Revise the passage on labeling stored patterns, starting with "When a pattern" and going on through "of a BitVector.", so that "lookup table" takes the place of "dictionary".

*Text:*
━━━━━━━━━━━━━━━━━━━━━━━━━━━━━━

To deal with this problem, we can attach a label to each pattern. The labels are short character strings that are easier to recognize than long vectors. But keep in mind: The labels are metadata, outside the memory system itself. They could be removed entirely and nothing would change in the operation of the SDM.

When a pattern is committed to memory, it goes into a dictionary, `IDX`, where the label is the key and the pattern is the associated value. The label is any valid character string. The stored binary vector is generated `make_rand_bitvec()`.

Even apart from the labels, it's important to keep a list of everything that's been stored in the memory. Without it, there's no practical way of ever getting anything out again.


In [None]:

# To implement the labeling system, we add new methods to several functions. In most
# cases the new methods accept a label in the place of a BitVector.


# Create an IDX entry where `(key, value) == (label, v)`. If v is not supplied,
# generate a random BitVector of length d. Finally, store v in the SDM. Note that
# if `label` is already present in IDX, then any supplied value of v will be
# ignore, and the existing vector from IDX will be stored instead. Thus a value
# cannot be overwritten in IDX, but the same value can be stored multiple times
# in SDM.

━━━━━━━━━━━━━━━━━━━━━━━━━━━━━━

Page images and extracted text:
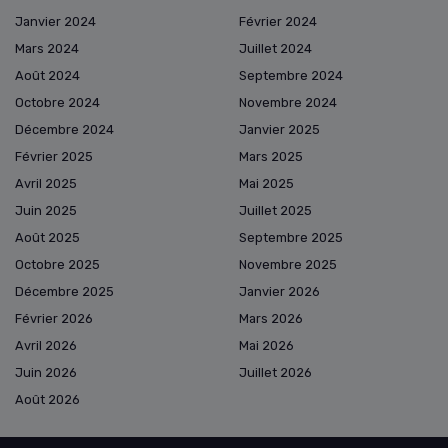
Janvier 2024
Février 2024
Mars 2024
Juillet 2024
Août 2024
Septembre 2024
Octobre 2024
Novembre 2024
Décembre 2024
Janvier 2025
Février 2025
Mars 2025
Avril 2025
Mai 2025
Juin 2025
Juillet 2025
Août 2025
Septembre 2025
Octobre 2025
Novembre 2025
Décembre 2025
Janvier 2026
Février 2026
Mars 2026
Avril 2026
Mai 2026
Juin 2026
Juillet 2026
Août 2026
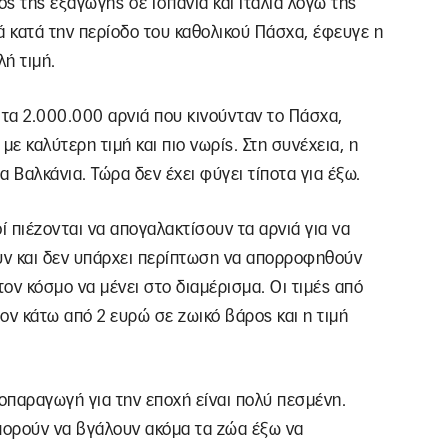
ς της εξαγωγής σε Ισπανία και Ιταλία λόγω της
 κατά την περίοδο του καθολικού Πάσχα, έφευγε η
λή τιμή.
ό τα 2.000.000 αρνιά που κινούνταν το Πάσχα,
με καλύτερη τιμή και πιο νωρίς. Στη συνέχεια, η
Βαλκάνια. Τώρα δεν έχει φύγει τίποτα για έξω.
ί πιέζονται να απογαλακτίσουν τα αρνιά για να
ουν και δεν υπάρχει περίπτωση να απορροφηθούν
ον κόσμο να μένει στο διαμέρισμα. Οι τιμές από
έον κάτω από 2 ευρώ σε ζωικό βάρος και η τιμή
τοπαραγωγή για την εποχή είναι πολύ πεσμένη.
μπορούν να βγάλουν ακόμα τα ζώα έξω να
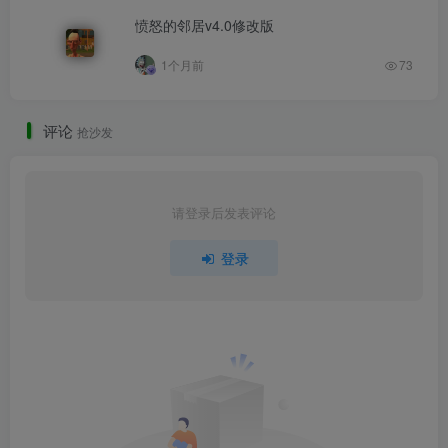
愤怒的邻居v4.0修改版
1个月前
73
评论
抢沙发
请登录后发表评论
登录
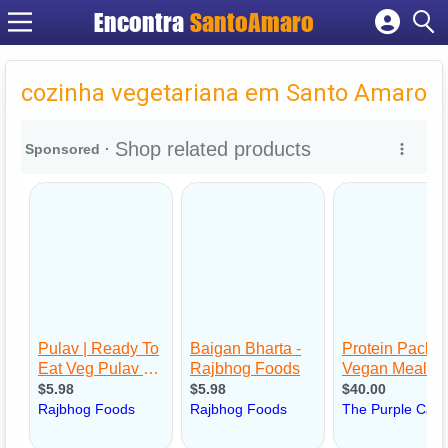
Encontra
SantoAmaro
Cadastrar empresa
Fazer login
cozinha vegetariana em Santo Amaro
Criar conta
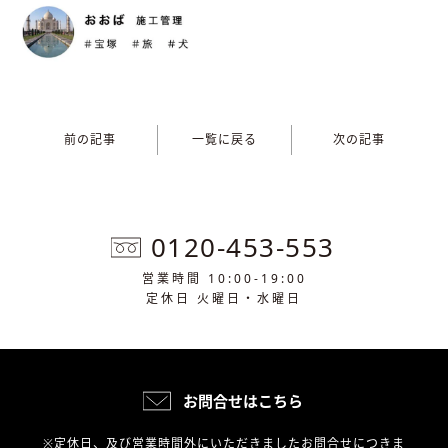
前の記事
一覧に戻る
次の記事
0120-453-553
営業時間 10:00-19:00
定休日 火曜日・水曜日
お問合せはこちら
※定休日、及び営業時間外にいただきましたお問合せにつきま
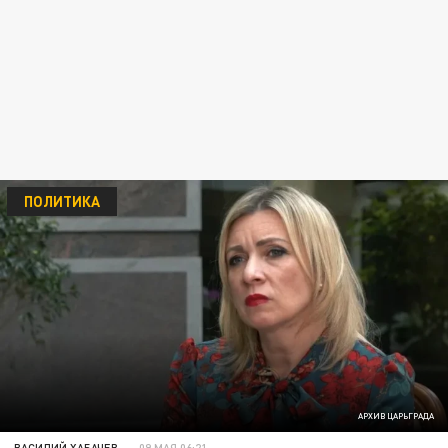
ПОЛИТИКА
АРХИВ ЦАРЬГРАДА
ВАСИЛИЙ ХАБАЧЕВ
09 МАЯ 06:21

━━━━━━━━━━━━━━━━━━━━━━━━━━━━━━

*Result below:*
When a pattern is committed to memory, it goes into a lookup table, `IDX`, where the label is the key and the pattern is the associated value. The label is any valid character string. The stored binary vector is generated `make_rand_bitvec()`.

Even apart from the labels, it's important to keep a list of everything that's been stored in the memory. Without it, there's no practical way of ever getting anything out again.


In [None]:

# To implement the labeling system, we add new methods to several functions. In most
# cases the new methods accept a label in the place of a BitVector.